__PROBLEM TO WORK ON__
Your answer must be an exact copy of the records below.

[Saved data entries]
****
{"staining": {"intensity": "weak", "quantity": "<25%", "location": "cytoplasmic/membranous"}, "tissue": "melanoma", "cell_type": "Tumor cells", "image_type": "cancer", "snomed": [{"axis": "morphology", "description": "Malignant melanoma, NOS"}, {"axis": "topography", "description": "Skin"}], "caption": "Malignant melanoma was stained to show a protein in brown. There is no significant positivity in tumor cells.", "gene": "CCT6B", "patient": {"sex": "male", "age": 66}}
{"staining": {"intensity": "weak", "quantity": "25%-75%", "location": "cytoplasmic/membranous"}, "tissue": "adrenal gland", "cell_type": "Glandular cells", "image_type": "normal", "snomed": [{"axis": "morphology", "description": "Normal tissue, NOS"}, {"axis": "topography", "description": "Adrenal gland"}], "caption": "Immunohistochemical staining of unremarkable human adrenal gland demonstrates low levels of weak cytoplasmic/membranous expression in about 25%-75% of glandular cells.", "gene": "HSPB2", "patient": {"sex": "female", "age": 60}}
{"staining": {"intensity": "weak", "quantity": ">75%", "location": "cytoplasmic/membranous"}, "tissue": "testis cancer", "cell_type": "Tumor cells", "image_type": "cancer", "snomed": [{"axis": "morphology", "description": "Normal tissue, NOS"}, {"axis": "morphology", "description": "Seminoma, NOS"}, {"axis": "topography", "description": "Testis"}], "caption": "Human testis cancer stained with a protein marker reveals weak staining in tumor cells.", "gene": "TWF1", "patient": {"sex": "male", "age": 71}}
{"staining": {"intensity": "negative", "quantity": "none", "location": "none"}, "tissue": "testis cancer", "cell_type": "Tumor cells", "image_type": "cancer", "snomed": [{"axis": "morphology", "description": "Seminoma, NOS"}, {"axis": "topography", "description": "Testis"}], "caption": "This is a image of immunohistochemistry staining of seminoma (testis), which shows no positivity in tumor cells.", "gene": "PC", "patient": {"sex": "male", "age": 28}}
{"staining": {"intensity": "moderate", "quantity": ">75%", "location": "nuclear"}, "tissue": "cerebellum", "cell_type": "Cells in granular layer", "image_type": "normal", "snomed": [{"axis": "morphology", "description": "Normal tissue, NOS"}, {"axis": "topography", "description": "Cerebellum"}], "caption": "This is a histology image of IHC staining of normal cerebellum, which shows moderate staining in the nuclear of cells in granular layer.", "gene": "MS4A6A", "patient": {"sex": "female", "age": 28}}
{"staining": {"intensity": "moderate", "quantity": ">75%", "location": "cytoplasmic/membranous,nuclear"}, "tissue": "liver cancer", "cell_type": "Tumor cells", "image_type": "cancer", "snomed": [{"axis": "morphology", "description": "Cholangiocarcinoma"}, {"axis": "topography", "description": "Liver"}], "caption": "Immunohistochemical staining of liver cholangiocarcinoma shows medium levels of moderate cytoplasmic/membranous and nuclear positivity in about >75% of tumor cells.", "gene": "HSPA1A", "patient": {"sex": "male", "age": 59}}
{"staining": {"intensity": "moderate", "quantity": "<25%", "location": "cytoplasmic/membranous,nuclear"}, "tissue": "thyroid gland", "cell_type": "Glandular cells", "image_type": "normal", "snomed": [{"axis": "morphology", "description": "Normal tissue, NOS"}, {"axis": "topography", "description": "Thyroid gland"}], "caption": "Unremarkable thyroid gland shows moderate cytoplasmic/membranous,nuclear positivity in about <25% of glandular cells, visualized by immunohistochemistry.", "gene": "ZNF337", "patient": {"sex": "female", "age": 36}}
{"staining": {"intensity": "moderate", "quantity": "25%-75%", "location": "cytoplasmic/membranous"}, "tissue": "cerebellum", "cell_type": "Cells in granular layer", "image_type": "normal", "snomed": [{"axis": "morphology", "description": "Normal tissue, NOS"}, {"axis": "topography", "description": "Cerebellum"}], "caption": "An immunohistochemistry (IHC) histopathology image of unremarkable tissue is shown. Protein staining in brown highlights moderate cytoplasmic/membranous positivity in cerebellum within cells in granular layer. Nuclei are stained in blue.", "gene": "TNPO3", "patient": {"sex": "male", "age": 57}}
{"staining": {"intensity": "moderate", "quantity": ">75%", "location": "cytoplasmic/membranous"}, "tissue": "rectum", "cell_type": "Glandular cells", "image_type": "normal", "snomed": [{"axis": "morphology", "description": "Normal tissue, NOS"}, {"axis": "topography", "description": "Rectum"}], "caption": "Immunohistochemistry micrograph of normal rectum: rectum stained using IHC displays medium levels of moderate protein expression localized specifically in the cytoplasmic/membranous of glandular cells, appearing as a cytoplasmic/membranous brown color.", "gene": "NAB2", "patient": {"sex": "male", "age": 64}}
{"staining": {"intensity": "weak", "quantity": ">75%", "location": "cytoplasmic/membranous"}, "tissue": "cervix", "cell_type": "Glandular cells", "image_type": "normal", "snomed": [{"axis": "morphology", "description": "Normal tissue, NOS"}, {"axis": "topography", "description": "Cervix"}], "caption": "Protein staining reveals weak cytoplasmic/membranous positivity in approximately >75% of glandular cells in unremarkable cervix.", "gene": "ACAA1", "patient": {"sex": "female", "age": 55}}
****
__WRITTEN RESPONSE__
{"staining": {"intensity": "weak", "quantity": "<25%", "location": "cytoplasmic/membranous"}, "tissue": "melanoma", "cell_type": "Tumor cells", "image_type": "cancer", "snomed": [{"axis": "morphology", "description": "Malignant melanoma, NOS"}, {"axis": "topography", "description": "Skin"}], "caption": "Malignant melanoma was stained to show a protein in brown. There is no significant positivity in tumor cells.", "gene": "CCT6B", "patient": {"sex": "male", "age": 66}}
{"staining": {"intensity": "weak", "quantity": "25%-75%", "location": "cytoplasmic/membranous"}, "tissue": "adrenal gland", "cell_type": "Glandular cells", "image_type": "normal", "snomed": [{"axis": "morphology", "description": "Normal tissue, NOS"}, {"axis": "topography", "description": "Adrenal gland"}], "caption": "Immunohistochemical staining of unremarkable human adrenal gland demonstrates low levels of weak cytoplasmic/membranous expression in about 25%-75% of glandular cells.", "gene": "HSPB2", "patient": {"sex": "female", "age": 60}}
{"staining": {"intensity": "weak", "quantity": ">75%", "location": "cytoplasmic/membranous"}, "tissue": "testis cancer", "cell_type": "Tumor cells", "image_type": "cancer", "snomed": [{"axis": "morphology", "description": "Normal tissue, NOS"}, {"axis": "morphology", "description": "Seminoma, NOS"}, {"axis": "topography", "description": "Testis"}], "caption": "Human testis cancer stained with a protein marker reveals weak staining in tumor cells.", "gene": "TWF1", "patient": {"sex": "male", "age": 71}}
{"staining": {"intensity": "negative", "quantity": "none", "location": "none"}, "tissue": "testis cancer", "cell_type": "Tumor cells", "image_type": "cancer", "snomed": [{"axis": "morphology", "description": "Seminoma, NOS"}, {"axis": "topography", "description": "Testis"}], "caption": "This is a image of immunohistochemistry staining of seminoma (testis), which shows no positivity in tumor cells.", "gene": "PC", "patient": {"sex": "male", "age": 28}}
{"staining": {"intensity": "moderate", "quantity": ">75%", "location": "nuclear"}, "tissue": "cerebellum", "cell_type": "Cells in granular layer", "image_type": "normal", "snomed": [{"axis": "morphology", "description": "Normal tissue, NOS"}, {"axis": "topography", "description": "Cerebellum"}], "caption": "This is a histology image of IHC staining of normal cerebellum, which shows moderate staining in the nuclear of cells in granular layer.", "gene": "MS4A6A", "patient": {"sex": "female", "age": 28}}
{"staining": {"intensity": "moderate", "quantity": ">75%", "location": "cytoplasmic/membranous,nuclear"}, "tissue": "liver cancer", "cell_type": "Tumor cells", "image_type": "cancer", "snomed": [{"axis": "morphology", "description": "Cholangiocarcinoma"}, {"axis": "topography", "description": "Liver"}], "caption": "Immunohistochemical staining of liver cholangiocarcinoma shows medium levels of moderate cytoplasmic/membranous and nuclear positivity in about >75% of tumor cells.", "gene": "HSPA1A", "patient": {"sex": "male", "age": 59}}
{"staining": {"intensity": "moderate", "quantity": "<25%", "location": "cytoplasmic/membranous,nuclear"}, "tissue": "thyroid gland", "cell_type": "Glandular cells", "image_type": "normal", "snomed": [{"axis": "morphology", "description": "Normal tissue, NOS"}, {"axis": "topography", "description": "Thyroid gland"}], "caption": "Unremarkable thyroid gland shows moderate cytoplasmic/membranous,nuclear positivity in about <25% of glandular cells, visualized by immunohistochemistry.", "gene": "ZNF337", "patient": {"sex": "female", "age": 36}}
{"staining": {"intensity": "moderate", "quantity": "25%-75%", "location": "cytoplasmic/membranous"}, "tissue": "cerebellum", "cell_type": "Cells in granular layer", "image_type": "normal", "snomed": [{"axis": "morphology", "description": "Normal tissue, NOS"}, {"axis": "topography", "description": "Cerebellum"}], "caption": "An immunohistochemistry (IHC) histopathology image of unremarkable tissue is shown. Protein staining in brown highlights moderate cytoplasmic/membranous positivity in cerebellum within cells in granular layer. Nuclei are stained in blue.", "gene": "TNPO3", "patient": {"sex": "male", "age": 57}}
{"staining": {"intensity": "moderate", "quantity": ">75%", "location": "cytoplasmic/membranous"}, "tissue": "rectum", "cell_type": "Glandular cells", "image_type": "normal", "snomed": [{"axis": "morphology", "description": "Normal tissue, NOS"}, {"axis": "topography", "description": "Rectum"}], "caption": "Immunohistochemistry micrograph of normal rectum: rectum stained using IHC displays medium levels of moderate protein expression localized specifically in the cytoplasmic/membranous of glandular cells, appearing as a cytoplasmic/membranous brown color.", "gene": "NAB2", "patient": {"sex": "male", "age": 64}}
{"staining": {"intensity": "weak", "quantity": ">75%", "location": "cytoplasmic/membranous"}, "tissue": "cervix", "cell_type": "Glandular cells", "image_type": "normal", "snomed": [{"axis": "morphology", "description": "Normal tissue, NOS"}, {"axis": "topography", "description": "Cervix"}], "caption": "Protein staining reveals weak cytoplasmic/membranous positivity in approximately >75% of glandular cells in unremarkable cervix.", "gene": "ACAA1", "patient": {"sex": "female", "age": 55}}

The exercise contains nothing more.